= Beginning of Section =

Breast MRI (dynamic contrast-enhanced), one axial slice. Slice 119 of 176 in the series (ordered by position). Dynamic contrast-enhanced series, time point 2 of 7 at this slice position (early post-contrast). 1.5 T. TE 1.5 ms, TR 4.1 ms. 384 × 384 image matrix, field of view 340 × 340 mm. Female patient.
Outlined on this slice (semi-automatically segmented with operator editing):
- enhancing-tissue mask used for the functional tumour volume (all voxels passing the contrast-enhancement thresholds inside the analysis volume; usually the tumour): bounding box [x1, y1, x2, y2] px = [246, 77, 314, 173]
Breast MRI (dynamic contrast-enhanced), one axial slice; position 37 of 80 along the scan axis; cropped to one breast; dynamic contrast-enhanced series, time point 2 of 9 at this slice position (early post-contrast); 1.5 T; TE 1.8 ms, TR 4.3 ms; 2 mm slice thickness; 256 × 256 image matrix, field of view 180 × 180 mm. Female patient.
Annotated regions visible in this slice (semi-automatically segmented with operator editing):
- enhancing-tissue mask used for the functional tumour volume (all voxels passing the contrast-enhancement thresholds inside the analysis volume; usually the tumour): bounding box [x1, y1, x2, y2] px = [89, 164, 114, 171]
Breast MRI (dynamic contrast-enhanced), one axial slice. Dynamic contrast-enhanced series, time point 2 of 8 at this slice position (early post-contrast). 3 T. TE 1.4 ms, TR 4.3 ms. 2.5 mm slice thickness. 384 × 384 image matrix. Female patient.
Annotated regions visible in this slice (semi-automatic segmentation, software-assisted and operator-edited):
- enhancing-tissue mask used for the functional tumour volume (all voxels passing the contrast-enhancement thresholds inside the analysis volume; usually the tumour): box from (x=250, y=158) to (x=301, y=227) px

= End of Section =
= Beginning of Section =

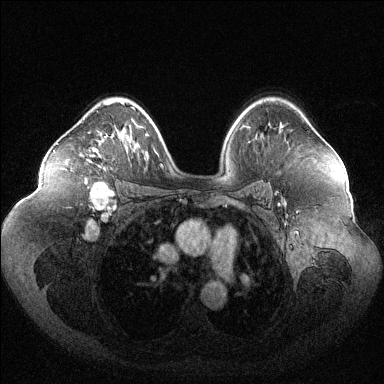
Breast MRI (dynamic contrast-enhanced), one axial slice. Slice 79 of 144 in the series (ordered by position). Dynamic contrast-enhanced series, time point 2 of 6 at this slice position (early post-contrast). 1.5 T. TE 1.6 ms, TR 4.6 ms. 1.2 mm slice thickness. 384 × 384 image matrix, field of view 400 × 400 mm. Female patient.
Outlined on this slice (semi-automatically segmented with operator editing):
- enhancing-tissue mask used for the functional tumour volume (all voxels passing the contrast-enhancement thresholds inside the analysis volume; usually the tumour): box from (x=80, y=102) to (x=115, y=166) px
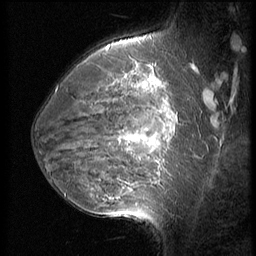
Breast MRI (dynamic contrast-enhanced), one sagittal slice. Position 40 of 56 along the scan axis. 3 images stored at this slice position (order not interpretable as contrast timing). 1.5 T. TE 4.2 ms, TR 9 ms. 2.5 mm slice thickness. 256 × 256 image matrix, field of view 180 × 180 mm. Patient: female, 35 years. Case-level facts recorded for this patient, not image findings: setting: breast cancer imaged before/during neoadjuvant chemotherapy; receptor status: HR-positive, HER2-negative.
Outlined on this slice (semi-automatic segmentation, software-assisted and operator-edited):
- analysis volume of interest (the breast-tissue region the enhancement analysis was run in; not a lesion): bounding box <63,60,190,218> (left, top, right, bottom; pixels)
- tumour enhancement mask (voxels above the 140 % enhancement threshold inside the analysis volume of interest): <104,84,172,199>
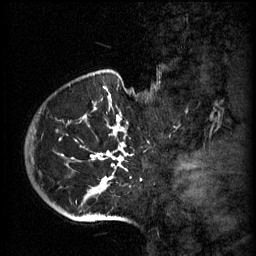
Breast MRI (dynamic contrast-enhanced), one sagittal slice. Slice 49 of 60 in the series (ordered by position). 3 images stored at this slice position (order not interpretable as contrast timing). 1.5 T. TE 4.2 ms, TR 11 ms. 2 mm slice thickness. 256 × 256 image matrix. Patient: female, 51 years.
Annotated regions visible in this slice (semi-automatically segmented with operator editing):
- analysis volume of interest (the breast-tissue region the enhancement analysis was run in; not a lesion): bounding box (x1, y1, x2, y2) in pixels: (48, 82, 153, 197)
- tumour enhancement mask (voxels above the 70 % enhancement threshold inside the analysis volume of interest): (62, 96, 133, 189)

= End of Section =

== TASK REQUIREMENTS ==
Line count for "software": report how many lines in the data above include it, with no other words.

== TASK RESPONSE ==
2